Task item: Please repeat nothing except the lines from the one containing "neck: (647, 716)" through the end of the records, exactly and without pictures.

____

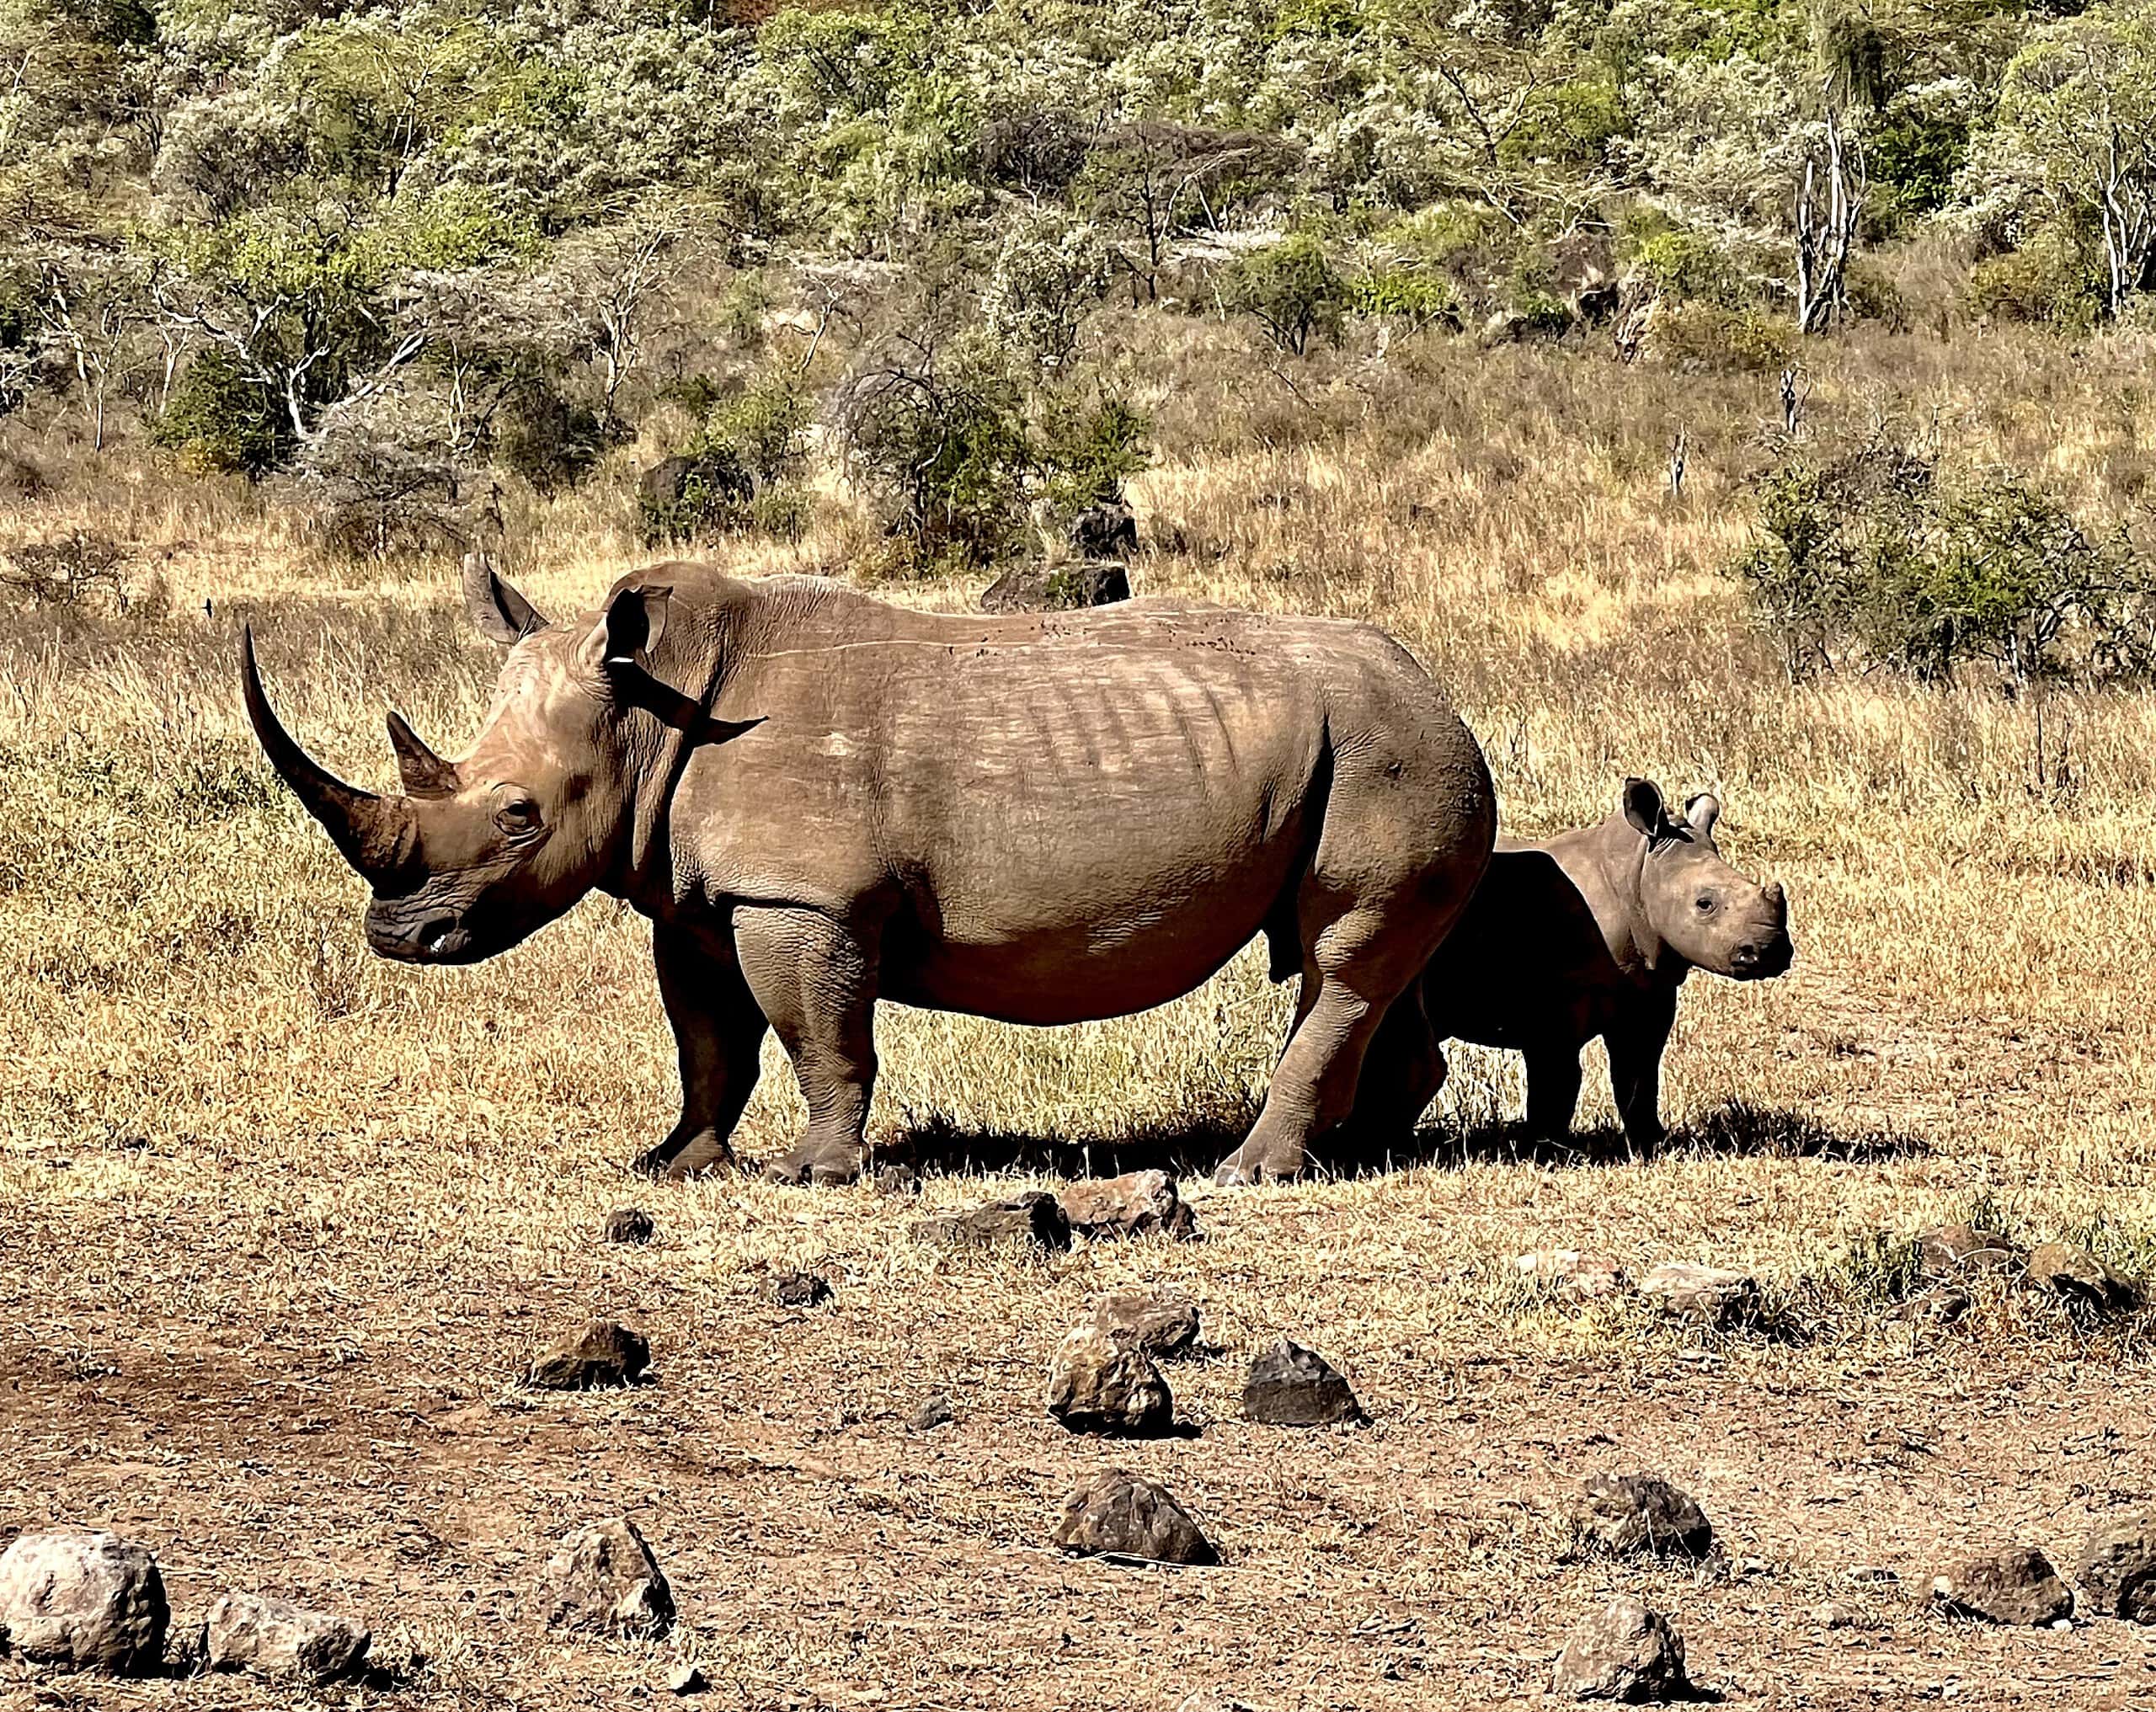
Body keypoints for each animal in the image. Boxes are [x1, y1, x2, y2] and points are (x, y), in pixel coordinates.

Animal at [242, 555, 1496, 1185]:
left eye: (516, 818)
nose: (397, 937)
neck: (647, 716)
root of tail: (1445, 692)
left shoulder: (803, 898)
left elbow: (818, 1035)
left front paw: (817, 1172)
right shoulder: (694, 900)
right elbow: (709, 1041)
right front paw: (674, 1163)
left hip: (1391, 752)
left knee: (1338, 957)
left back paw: (1253, 1172)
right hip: (1379, 748)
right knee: (1364, 964)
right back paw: (1363, 1152)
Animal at [1419, 779, 1792, 1146]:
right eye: (1704, 904)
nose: (1770, 951)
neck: (1638, 873)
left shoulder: (1650, 985)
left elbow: (1639, 1070)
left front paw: (1651, 1141)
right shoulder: (1555, 999)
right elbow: (1558, 1074)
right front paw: (1545, 1146)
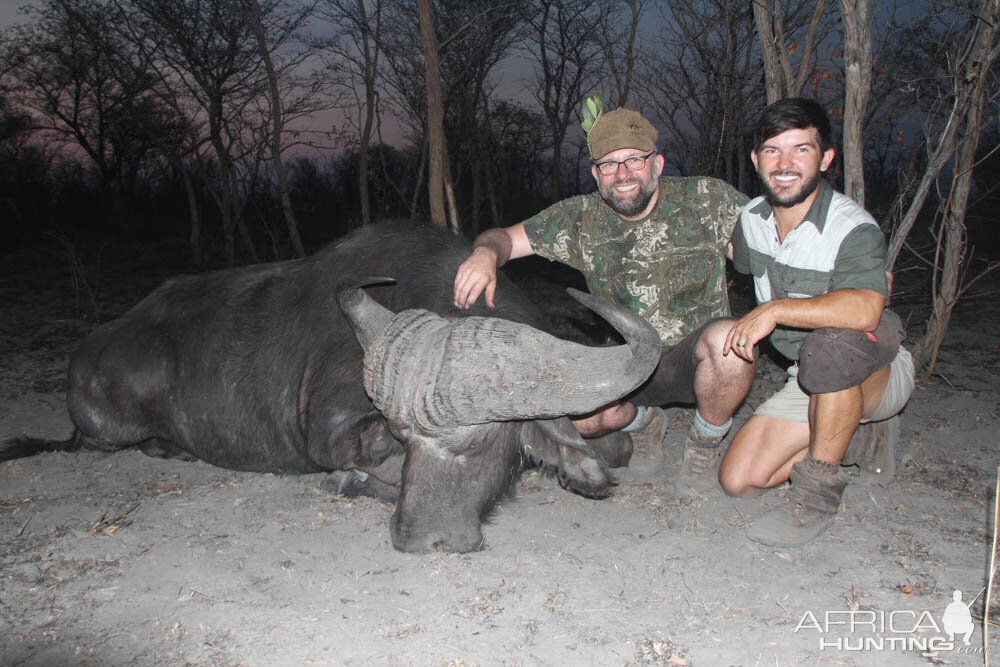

____

Task solution:
neck: (647, 716)
root of tail: (1445, 692)
left shoulder: (803, 898)
left elbow: (818, 1035)
left front paw: (817, 1172)
right shoulder: (694, 900)
right elbow: (709, 1041)
right front paw: (674, 1163)
left hip: (1391, 752)
left knee: (1338, 957)
left back paw: (1253, 1172)
right hip: (1379, 748)
right knee: (1364, 964)
right back paw: (1363, 1152)
Animal at [1419, 779, 1792, 1146]:
right eye: (1704, 904)
nose: (1770, 951)
neck: (1638, 873)
left shoulder: (1650, 985)
left elbow: (1639, 1070)
left front paw: (1651, 1141)
right shoulder: (1555, 999)
right elbow: (1558, 1074)
right front paw: (1545, 1146)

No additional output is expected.